**ASSIGNMENT:**
Please output the records below in full, exactly as given, but without the images.

**Stored items from a collection:**
[Start of section]

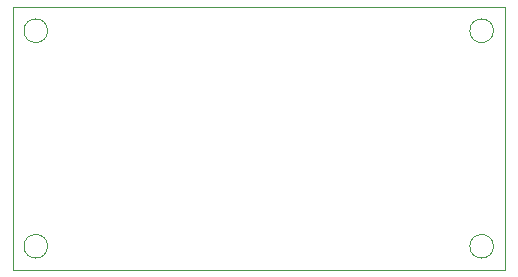
<source format=gbr>
G04 #@! TF.GenerationSoftware,KiCad,Pcbnew,(5.1.2)-2*
G04 #@! TF.CreationDate,2019-11-06T08:40:08+07:00*
G04 #@! TF.ProjectId,ph_vresistor_pos_sensor_board_hw,70685f76-7265-4736-9973-746f725f706f,rev?*
G04 #@! TF.SameCoordinates,Original*
G04 #@! TF.FileFunction,Profile,NP*
%FSLAX46Y46*%
G04 Gerber Fmt 4.6, Leading zero omitted, Abs format (unit mm)*
G04 Created by KiCad (PCBNEW (5.1.2)-2) date 2019-11-06 08:40:08*
%MOMM*%
%LPD*%
G04 APERTURE LIST*
%ADD10C,0.120000*%
%ADD11C,0.100000*%
G04 APERTURE END LIST*
D10*
X86500000Y-92750000D02*
G75*
G03X86500000Y-92750000I-1000000J0D01*
G01*
X124250000Y-92750000D02*
G75*
G03X124250000Y-92750000I-1000000J0D01*
G01*
X124250000Y-74500000D02*
G75*
G03X124250000Y-74500000I-1000000J0D01*
G01*
X86500000Y-74500000D02*
G75*
G03X86500000Y-74500000I-1000000J0D01*
G01*
D11*
X83566000Y-94742000D02*
X83566000Y-72500000D01*
X125250000Y-94742000D02*
X83566000Y-94742000D01*
X125250000Y-72500000D02*
X125250000Y-94742000D01*
X83566000Y-72500000D02*
X125250000Y-72500000D01*
M02*

</source>
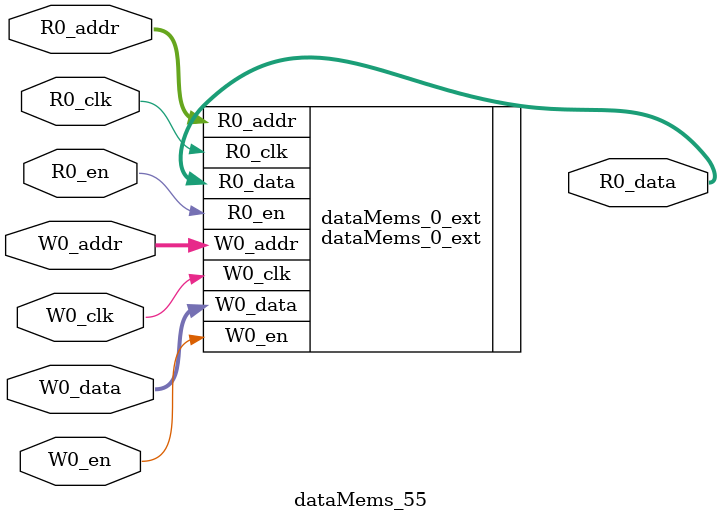
<source format=sv>
`ifndef RANDOMIZE
  `ifdef RANDOMIZE_REG_INIT
    `define RANDOMIZE
  `endif // RANDOMIZE_REG_INIT
`endif // not def RANDOMIZE
`ifndef RANDOMIZE
  `ifdef RANDOMIZE_MEM_INIT
    `define RANDOMIZE
  `endif // RANDOMIZE_MEM_INIT
`endif // not def RANDOMIZE

`ifndef RANDOM
  `define RANDOM $random
`endif // not def RANDOM

// Users can define 'PRINTF_COND' to add an extra gate to prints.
`ifndef PRINTF_COND_
  `ifdef PRINTF_COND
    `define PRINTF_COND_ (`PRINTF_COND)
  `else  // PRINTF_COND
    `define PRINTF_COND_ 1
  `endif // PRINTF_COND
`endif // not def PRINTF_COND_

// Users can define 'ASSERT_VERBOSE_COND' to add an extra gate to assert error printing.
`ifndef ASSERT_VERBOSE_COND_
  `ifdef ASSERT_VERBOSE_COND
    `define ASSERT_VERBOSE_COND_ (`ASSERT_VERBOSE_COND)
  `else  // ASSERT_VERBOSE_COND
    `define ASSERT_VERBOSE_COND_ 1
  `endif // ASSERT_VERBOSE_COND
`endif // not def ASSERT_VERBOSE_COND_

// Users can define 'STOP_COND' to add an extra gate to stop conditions.
`ifndef STOP_COND_
  `ifdef STOP_COND
    `define STOP_COND_ (`STOP_COND)
  `else  // STOP_COND
    `define STOP_COND_ 1
  `endif // STOP_COND
`endif // not def STOP_COND_

// Users can define INIT_RANDOM as general code that gets injected into the
// initializer block for modules with registers.
`ifndef INIT_RANDOM
  `define INIT_RANDOM
`endif // not def INIT_RANDOM

// If using random initialization, you can also define RANDOMIZE_DELAY to
// customize the delay used, otherwise 0.002 is used.
`ifndef RANDOMIZE_DELAY
  `define RANDOMIZE_DELAY 0.002
`endif // not def RANDOMIZE_DELAY

// Define INIT_RANDOM_PROLOG_ for use in our modules below.
`ifndef INIT_RANDOM_PROLOG_
  `ifdef RANDOMIZE
    `ifdef VERILATOR
      `define INIT_RANDOM_PROLOG_ `INIT_RANDOM
    `else  // VERILATOR
      `define INIT_RANDOM_PROLOG_ `INIT_RANDOM #`RANDOMIZE_DELAY begin end
    `endif // VERILATOR
  `else  // RANDOMIZE
    `define INIT_RANDOM_PROLOG_
  `endif // RANDOMIZE
`endif // not def INIT_RANDOM_PROLOG_

// Include register initializers in init blocks unless synthesis is set
`ifndef SYNTHESIS
  `ifndef ENABLE_INITIAL_REG_
    `define ENABLE_INITIAL_REG_
  `endif // not def ENABLE_INITIAL_REG_
`endif // not def SYNTHESIS

// Include rmemory initializers in init blocks unless synthesis is set
`ifndef SYNTHESIS
  `ifndef ENABLE_INITIAL_MEM_
    `define ENABLE_INITIAL_MEM_
  `endif // not def ENABLE_INITIAL_MEM_
`endif // not def SYNTHESIS

module dataMems_55(	// @[generators/ara/src/main/scala/UnsafeAXI4ToTL.scala:365:62]
  input  [4:0]   R0_addr,
  input          R0_en,
  input          R0_clk,
  output [514:0] R0_data,
  input  [4:0]   W0_addr,
  input          W0_en,
  input          W0_clk,
  input  [514:0] W0_data
);

  dataMems_0_ext dataMems_0_ext (	// @[generators/ara/src/main/scala/UnsafeAXI4ToTL.scala:365:62]
    .R0_addr (R0_addr),
    .R0_en   (R0_en),
    .R0_clk  (R0_clk),
    .R0_data (R0_data),
    .W0_addr (W0_addr),
    .W0_en   (W0_en),
    .W0_clk  (W0_clk),
    .W0_data (W0_data)
  );
endmodule


</source>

[End of section]

**RESULT FOR THIS EXERCISE:**
<source format=gbr>
G04 #@! TF.GenerationSoftware,KiCad,Pcbnew,(5.1.2)-2*
G04 #@! TF.CreationDate,2019-11-06T08:40:08+07:00*
G04 #@! TF.ProjectId,ph_vresistor_pos_sensor_board_hw,70685f76-7265-4736-9973-746f725f706f,rev?*
G04 #@! TF.SameCoordinates,Original*
G04 #@! TF.FileFunction,Profile,NP*
%FSLAX46Y46*%
G04 Gerber Fmt 4.6, Leading zero omitted, Abs format (unit mm)*
G04 Created by KiCad (PCBNEW (5.1.2)-2) date 2019-11-06 08:40:08*
%MOMM*%
%LPD*%
G04 APERTURE LIST*
%ADD10C,0.120000*%
%ADD11C,0.100000*%
G04 APERTURE END LIST*
D10*
X86500000Y-92750000D02*
G75*
G03X86500000Y-92750000I-1000000J0D01*
G01*
X124250000Y-92750000D02*
G75*
G03X124250000Y-92750000I-1000000J0D01*
G01*
X124250000Y-74500000D02*
G75*
G03X124250000Y-74500000I-1000000J0D01*
G01*
X86500000Y-74500000D02*
G75*
G03X86500000Y-74500000I-1000000J0D01*
G01*
D11*
X83566000Y-94742000D02*
X83566000Y-72500000D01*
X125250000Y-94742000D02*
X83566000Y-94742000D01*
X125250000Y-72500000D02*
X125250000Y-94742000D01*
X83566000Y-72500000D02*
X125250000Y-72500000D01*
M02*

</source>
<source format=sv>
`ifndef RANDOMIZE
  `ifdef RANDOMIZE_REG_INIT
    `define RANDOMIZE
  `endif // RANDOMIZE_REG_INIT
`endif // not def RANDOMIZE
`ifndef RANDOMIZE
  `ifdef RANDOMIZE_MEM_INIT
    `define RANDOMIZE
  `endif // RANDOMIZE_MEM_INIT
`endif // not def RANDOMIZE

`ifndef RANDOM
  `define RANDOM $random
`endif // not def RANDOM

// Users can define 'PRINTF_COND' to add an extra gate to prints.
`ifndef PRINTF_COND_
  `ifdef PRINTF_COND
    `define PRINTF_COND_ (`PRINTF_COND)
  `else  // PRINTF_COND
    `define PRINTF_COND_ 1
  `endif // PRINTF_COND
`endif // not def PRINTF_COND_

// Users can define 'ASSERT_VERBOSE_COND' to add an extra gate to assert error printing.
`ifndef ASSERT_VERBOSE_COND_
  `ifdef ASSERT_VERBOSE_COND
    `define ASSERT_VERBOSE_COND_ (`ASSERT_VERBOSE_COND)
  `else  // ASSERT_VERBOSE_COND
    `define ASSERT_VERBOSE_COND_ 1
  `endif // ASSERT_VERBOSE_COND
`endif // not def ASSERT_VERBOSE_COND_

// Users can define 'STOP_COND' to add an extra gate to stop conditions.
`ifndef STOP_COND_
  `ifdef STOP_COND
    `define STOP_COND_ (`STOP_COND)
  `else  // STOP_COND
    `define STOP_COND_ 1
  `endif // STOP_COND
`endif // not def STOP_COND_

// Users can define INIT_RANDOM as general code that gets injected into the
// initializer block for modules with registers.
`ifndef INIT_RANDOM
  `define INIT_RANDOM
`endif // not def INIT_RANDOM

// If using random initialization, you can also define RANDOMIZE_DELAY to
// customize the delay used, otherwise 0.002 is used.
`ifndef RANDOMIZE_DELAY
  `define RANDOMIZE_DELAY 0.002
`endif // not def RANDOMIZE_DELAY

// Define INIT_RANDOM_PROLOG_ for use in our modules below.
`ifndef INIT_RANDOM_PROLOG_
  `ifdef RANDOMIZE
    `ifdef VERILATOR
      `define INIT_RANDOM_PROLOG_ `INIT_RANDOM
    `else  // VERILATOR
      `define INIT_RANDOM_PROLOG_ `INIT_RANDOM #`RANDOMIZE_DELAY begin end
    `endif // VERILATOR
  `else  // RANDOMIZE
    `define INIT_RANDOM_PROLOG_
  `endif // RANDOMIZE
`endif // not def INIT_RANDOM_PROLOG_

// Include register initializers in init blocks unless synthesis is set
`ifndef SYNTHESIS
  `ifndef ENABLE_INITIAL_REG_
    `define ENABLE_INITIAL_REG_
  `endif // not def ENABLE_INITIAL_REG_
`endif // not def SYNTHESIS

// Include rmemory initializers in init blocks unless synthesis is set
`ifndef SYNTHESIS
  `ifndef ENABLE_INITIAL_MEM_
    `define ENABLE_INITIAL_MEM_
  `endif // not def ENABLE_INITIAL_MEM_
`endif // not def SYNTHESIS

module dataMems_55(	// @[generators/ara/src/main/scala/UnsafeAXI4ToTL.scala:365:62]
  input  [4:0]   R0_addr,
  input          R0_en,
  input          R0_clk,
  output [514:0] R0_data,
  input  [4:0]   W0_addr,
  input          W0_en,
  input          W0_clk,
  input  [514:0] W0_data
);

  dataMems_0_ext dataMems_0_ext (	// @[generators/ara/src/main/scala/UnsafeAXI4ToTL.scala:365:62]
    .R0_addr (R0_addr),
    .R0_en   (R0_en),
    .R0_clk  (R0_clk),
    .R0_data (R0_data),
    .W0_addr (W0_addr),
    .W0_en   (W0_en),
    .W0_clk  (W0_clk),
    .W0_data (W0_data)
  );
endmodule


</source>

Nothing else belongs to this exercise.